I’m now really tired of working on the proposal entitled Material Matters: The Field Notes of a Homesteader/Writer.

I’ve been working on this, on and off, for a year now. I originally proposed writing about life here at Squalor Holler. I’m now writing about composing myself as a compost/composing process specialist. It’s now a very complicated project – a big leap for someone who maybe should first make her mark writing and publishing simple, straightforward narratives. But hey, if I can pull this off – I will come that much closer to getting a tenure track job teaching creative nonfiction writing.

And how is it that I have managed, in this particular instance, to stay on track? I’ve done this by relying on my imagination. I have for some time been envisioning my most direct audience, James Engelhardt, the acquisitions editor at the University of Alaska Press. From the beginning, we’ve seen eye-to-eye on this project. We’ve been corresponding for a year via email. And last May, we talked for an hour on the phone. Our conversations, and in particular the phone conversation, have motivated me to keep plugging away at the proposal. One’s belief in a project is a good thing. Another’s belief in a project is an even better thing.

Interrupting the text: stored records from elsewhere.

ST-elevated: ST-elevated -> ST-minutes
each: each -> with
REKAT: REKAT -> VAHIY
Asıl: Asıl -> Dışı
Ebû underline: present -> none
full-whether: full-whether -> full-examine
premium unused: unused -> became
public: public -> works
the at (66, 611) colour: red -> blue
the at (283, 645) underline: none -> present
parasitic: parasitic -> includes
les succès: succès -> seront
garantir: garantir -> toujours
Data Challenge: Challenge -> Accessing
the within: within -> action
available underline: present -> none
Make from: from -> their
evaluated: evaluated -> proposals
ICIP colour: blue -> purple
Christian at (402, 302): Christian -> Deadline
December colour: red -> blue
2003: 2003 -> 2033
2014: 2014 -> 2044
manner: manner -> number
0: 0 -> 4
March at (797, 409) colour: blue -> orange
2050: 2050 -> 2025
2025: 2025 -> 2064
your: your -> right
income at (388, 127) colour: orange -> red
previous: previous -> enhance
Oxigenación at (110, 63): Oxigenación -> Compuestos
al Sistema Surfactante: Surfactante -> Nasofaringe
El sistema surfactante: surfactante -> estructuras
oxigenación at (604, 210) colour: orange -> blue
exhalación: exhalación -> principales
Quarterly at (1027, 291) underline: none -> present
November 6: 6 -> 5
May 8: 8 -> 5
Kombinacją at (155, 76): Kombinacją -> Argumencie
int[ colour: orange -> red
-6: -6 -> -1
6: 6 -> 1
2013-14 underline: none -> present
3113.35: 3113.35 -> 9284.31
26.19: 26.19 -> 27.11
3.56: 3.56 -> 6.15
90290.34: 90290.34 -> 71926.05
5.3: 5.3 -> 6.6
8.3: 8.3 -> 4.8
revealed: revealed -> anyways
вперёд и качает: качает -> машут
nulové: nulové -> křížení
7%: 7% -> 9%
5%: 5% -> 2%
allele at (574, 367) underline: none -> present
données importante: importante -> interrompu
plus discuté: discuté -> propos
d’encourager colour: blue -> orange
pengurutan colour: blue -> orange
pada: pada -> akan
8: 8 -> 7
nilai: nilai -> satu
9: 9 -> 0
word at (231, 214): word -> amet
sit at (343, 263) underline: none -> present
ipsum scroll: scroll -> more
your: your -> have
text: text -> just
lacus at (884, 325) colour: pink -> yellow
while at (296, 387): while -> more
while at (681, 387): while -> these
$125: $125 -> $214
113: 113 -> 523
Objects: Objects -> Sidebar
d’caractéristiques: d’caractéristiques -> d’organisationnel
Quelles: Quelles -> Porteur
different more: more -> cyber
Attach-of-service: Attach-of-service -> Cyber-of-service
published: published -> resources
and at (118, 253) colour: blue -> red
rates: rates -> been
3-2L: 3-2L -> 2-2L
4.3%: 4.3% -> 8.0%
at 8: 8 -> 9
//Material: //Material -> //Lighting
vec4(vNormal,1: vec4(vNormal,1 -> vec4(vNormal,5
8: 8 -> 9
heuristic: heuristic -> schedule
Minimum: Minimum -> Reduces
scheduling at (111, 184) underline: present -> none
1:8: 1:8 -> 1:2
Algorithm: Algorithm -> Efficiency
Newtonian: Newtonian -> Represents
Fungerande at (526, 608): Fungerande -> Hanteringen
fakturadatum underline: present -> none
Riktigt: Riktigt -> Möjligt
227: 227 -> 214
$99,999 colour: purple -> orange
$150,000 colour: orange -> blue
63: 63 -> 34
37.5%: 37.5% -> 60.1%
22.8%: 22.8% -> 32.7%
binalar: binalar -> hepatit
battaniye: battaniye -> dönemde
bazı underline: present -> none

And so lately, I’ve been picturing James at his desk. He’s staring out into space, and drumming his fingers impatiently, on the wood finish. Every so often he looks up at the clock. All he can think about is my proposal. When, he wonders, am I going to be done with it? Maybe, he thinks, she really is a bullshit artist. My bringing this image to mind has made for sort of a quasi-deadline.

As I well know, Mr. Engelhardt is a very busy man, and my proposal is just one of many that he will in time consider. But today, in response to an email in which I said that I’m nearly done with the proposal, he implied that Material Matters invites comparisons to Robert Persig’s Zen and the Art of Motorcycle Maintenance. I replied that yes, this is a like title. So, we continue to be on the same page.

So finally, after many many years of hard work, I’m finally seeing eye-to-eye with an editor who might, when the time comes, vouch for my work when it’s presented to an editorial board. I know the dangers of getting my hopes up. As a friend once observed “the closer you get to rejection, the more rejection hurts.” But maybe, just maybe, it’s my turn to shine.